▶ [Requests]
(A) In the passage on Germany, what physical traits are said to be shared by all the German tribes?
(B) Reproduce the passage on Germany from "Germany is separated" up to and including "lost in marshes. . .".

Tacitus on Germany, Britain, and Judaea

On Germany

Germany is separated from the Galli, the Rhæti, and Pannonii, by the rivers Rhine and Danube; mountain ranges, or the fear which each feels for the other, divide it from the Sarmatæ and Daci. Elsewhere ocean girds it, embracing broad peninsulas and islands of unexplored extent, where certain tribes and kingdoms are newly known to us, revealed by war. The Rhine springs from a precipitous and inaccessible height of the Rhætian Alps, bends slightly westward, and mingles with the Northern Ocean. The Danube pours down from the gradual and gently rising slope of Mount Abnoba, and visits many nations, to force its way at last through six channels into the Pontus; a seventh mouth is lost in marshes. . .

For my own part, I agree with those who think that the tribes of Germany are free from all taint of intermarriages with foreign nations, and that they appear as a distinct, unmixed race, like none but themselves. Hence, too, the same physical peculiarities throughout so vast a population. All have fierce blue eyes, red hair, huge frames, fit only for a sudden exertion. They are less able to bear laborious work. Heat and thirst they cannot in the least endure; to cold and hunger their climate and their soil inure them.

▶ [Listed records]

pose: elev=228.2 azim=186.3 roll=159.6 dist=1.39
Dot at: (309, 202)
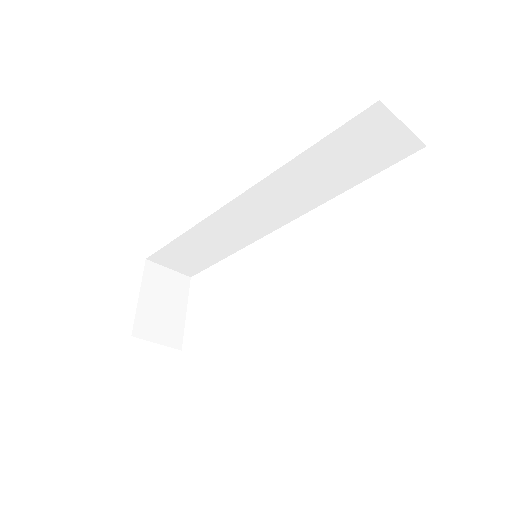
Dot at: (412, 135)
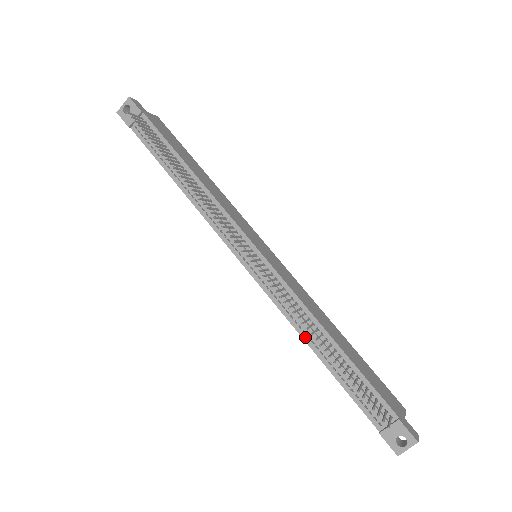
--
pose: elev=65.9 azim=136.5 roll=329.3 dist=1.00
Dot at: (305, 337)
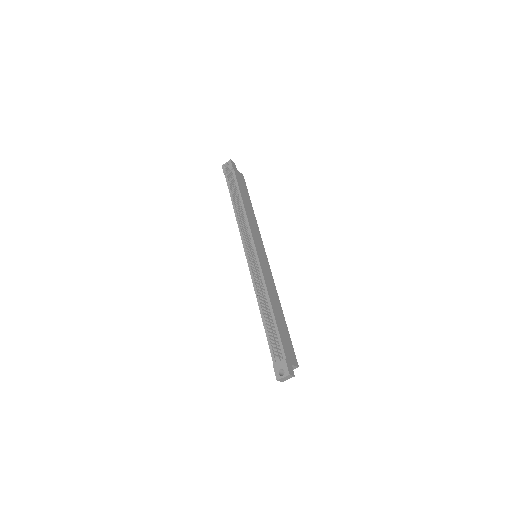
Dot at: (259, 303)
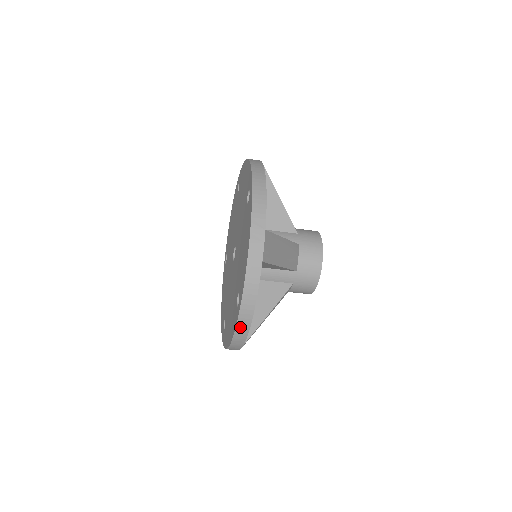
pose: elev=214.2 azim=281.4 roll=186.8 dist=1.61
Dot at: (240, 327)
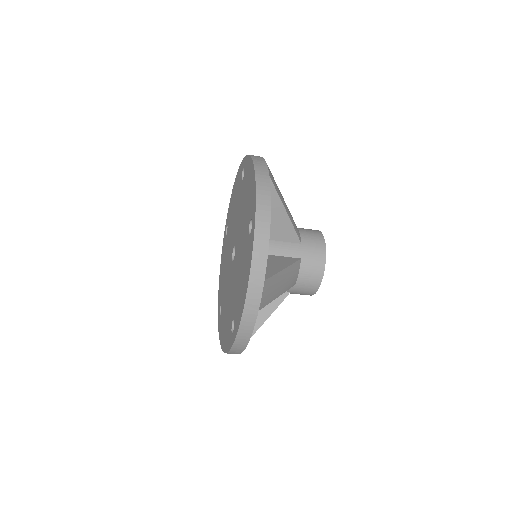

▶ [Task responses]
(A) Fierce blue eyes, red hair, and huge frames fit only for a sudden exertion.

(B)
Germany is separated from the Galli, the Rhæti, and Pannonii, by the rivers Rhine and Danube; mountain ranges, or the fear which each feels for the other, divide it from the Sarmatæ and Daci. Elsewhere ocean girds it, embracing broad peninsulas and islands of unexplored extent, where certain tribes and kingdoms are newly known to us, revealed by war. The Rhine springs from a precipitous and inaccessible height of the Rhætian Alps, bends slightly westward, and mingles with the Northern Ocean. The Danube pours down from the gradual and gently rising slope of Mount Abnoba, and visits many nations, to force its way at last through six channels into the Pontus; a seventh mouth is lost in marshes. . .